The win total was down, but the entertainment value was as high as ever this season at Eastern Washington.
The ferocious slam-dunks of Venky Jois and the 924 three-pointers launched by the Eagles partly offset the injuries and a late-season slide that left them 18-16 overall.
The Eagles did that with only one returning starter: Jois, who ended his career as both the Eagles’ leading career scorer and the player most closely identified with Eastern’s recent success – 44 wins in the past two years is the most in EWU’s 33 seasons as a Division I school.
“He’s a great player – one of the best in school history – and we’re going to miss him,” coach Jim Hayford said.
After the season ended in a second-round loss at Nevada in the second round of the College Basketball Invitational, Hayford talked about one of his favorite subjects – program building – and the work accomplished during his fifth year in Cheney.
“One of the goals I wanted was to get the program to the place where you don’t have down years – you have to be consistent,” said Hayford, reflecting on a season that landed short of expectations mostly because of injuries and spotty defense.
Those expectations were sky-high following the Eagles’ NCAA run a year ago. The loss of four starters – including national scoring leader Tyler Harvey – was mitigated by strong performances from transfers Austin McBroom and Julian Harrell, though the latter missed the first 14 games with a wrist injury.
“I think that it was just hard, not being able to mold the team together until January because of injury,” Hayford said.
Once the Eagles clicked, they reeled off seven straight wins and challenged for the Big Sky Conference regular-season title they shared a year ago. Along the way they shot 3-pointers with abandon, ranking fifth nationally in attempts; and averaged 1,747 fans at Reese Court despite not hosting a Division I opponent for seven weeks.
The high-water mark came on Feb. 18 after a 93-88 win at Sacramento State that left EWU 16-10 overall and 10-4 in the conference. After that, the Eagles lost six of their last eight, thanks to inconistent shooting and defense, nagging injuries thoughout the lineup and finally a sore knee that left Jois on the bench for the last game of his career.
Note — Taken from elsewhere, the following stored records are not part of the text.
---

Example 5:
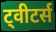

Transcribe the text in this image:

ट्वीटर्स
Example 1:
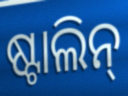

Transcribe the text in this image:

ଷ୍ଟାଲିନ୍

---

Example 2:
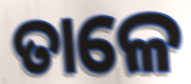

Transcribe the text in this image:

ତାଳେ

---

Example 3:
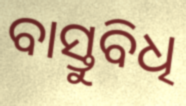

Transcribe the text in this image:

ବାସ୍ତୁବିଧି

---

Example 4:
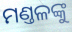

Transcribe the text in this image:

ମଣ୍ତଳଙ୍କୁ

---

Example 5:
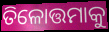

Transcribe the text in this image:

ତିଳୋତ୍ତମାକୁ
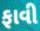
ફાવી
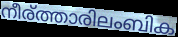
നീര്ത്താരിലംബിക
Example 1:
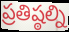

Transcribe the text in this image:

ప్రతిష్ఠల్ని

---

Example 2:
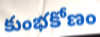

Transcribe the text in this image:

కుంభకోణం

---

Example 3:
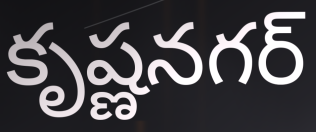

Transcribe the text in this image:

His cup always half-full, Hayford noted that Eastern managed a first-round CBI win over Pepperdine even as Jois missed two-thirds of the game.
Looking ahead to a future without Jois, Hayford said he’s confident that junior-to-be Bogdan Bliznyuk (12.4 points, 6.8 rebounds this year) “is going to be the next star.” Another key returnee is Harrell, a versatile wing who averaged 8.3 points and shot 50 percent from beyond the arc.
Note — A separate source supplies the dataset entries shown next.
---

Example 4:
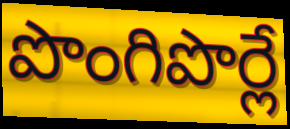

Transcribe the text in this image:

పొంగిపొర్లే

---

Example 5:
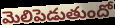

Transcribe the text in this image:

మెలిపెడుతుందో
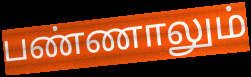
பண்ணாலும்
Hayford also expects big contributions next year from 6-foot-8 Rico Nuño, who was injured at mid-season; sophomores Jesse Hunt and Bear Henderson; redshirt freshman-to-be Geremy McKay and incoming recruit Mason Peatling.
Sharpshooting forward Felix Von Hofe (13.0 ppg, 42.3 percent from three) figures to be the go-to shooter from long range, while guard Cody Benzel (38.8 percent from three) should see more playing time.
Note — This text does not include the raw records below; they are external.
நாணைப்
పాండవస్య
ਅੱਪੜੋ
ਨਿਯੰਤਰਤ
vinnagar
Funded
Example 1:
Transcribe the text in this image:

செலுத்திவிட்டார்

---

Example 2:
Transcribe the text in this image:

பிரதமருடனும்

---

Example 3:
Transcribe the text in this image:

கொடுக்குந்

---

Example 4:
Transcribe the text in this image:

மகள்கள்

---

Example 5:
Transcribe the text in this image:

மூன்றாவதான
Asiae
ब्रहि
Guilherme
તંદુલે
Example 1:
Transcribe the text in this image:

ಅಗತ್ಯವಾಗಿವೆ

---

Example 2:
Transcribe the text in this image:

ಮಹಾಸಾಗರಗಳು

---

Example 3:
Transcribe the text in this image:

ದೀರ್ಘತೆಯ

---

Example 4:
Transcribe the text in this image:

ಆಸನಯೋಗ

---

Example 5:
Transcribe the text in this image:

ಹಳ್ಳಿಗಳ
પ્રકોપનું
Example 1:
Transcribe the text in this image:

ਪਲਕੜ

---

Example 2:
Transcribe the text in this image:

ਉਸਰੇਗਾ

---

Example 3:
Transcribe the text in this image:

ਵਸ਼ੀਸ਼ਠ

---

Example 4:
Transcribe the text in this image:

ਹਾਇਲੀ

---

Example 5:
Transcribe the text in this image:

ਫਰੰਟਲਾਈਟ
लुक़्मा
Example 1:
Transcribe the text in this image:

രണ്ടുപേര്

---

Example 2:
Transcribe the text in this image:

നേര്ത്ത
Hayford’s top offseason chore is to replace McBroom, who averaged a team-leading 21 points and 3.7 assists while also hitting 115 three-pointers, the third-best single-season mark in school history.
Except for junior Sir Washington, the rest of the EWU backcourt is a “cast of unknowns,” said Hayford, who has Ty Gibson, Michael Wearne and Will Ferris returning. He’s also high on high school recruit Jacob Davison.
No matter who’s in the lineup, Hayford said “We still need to improve defensively.” Last year, EWU ranked 340th out of 351 schools in field-goal defense, at 48.8 percent.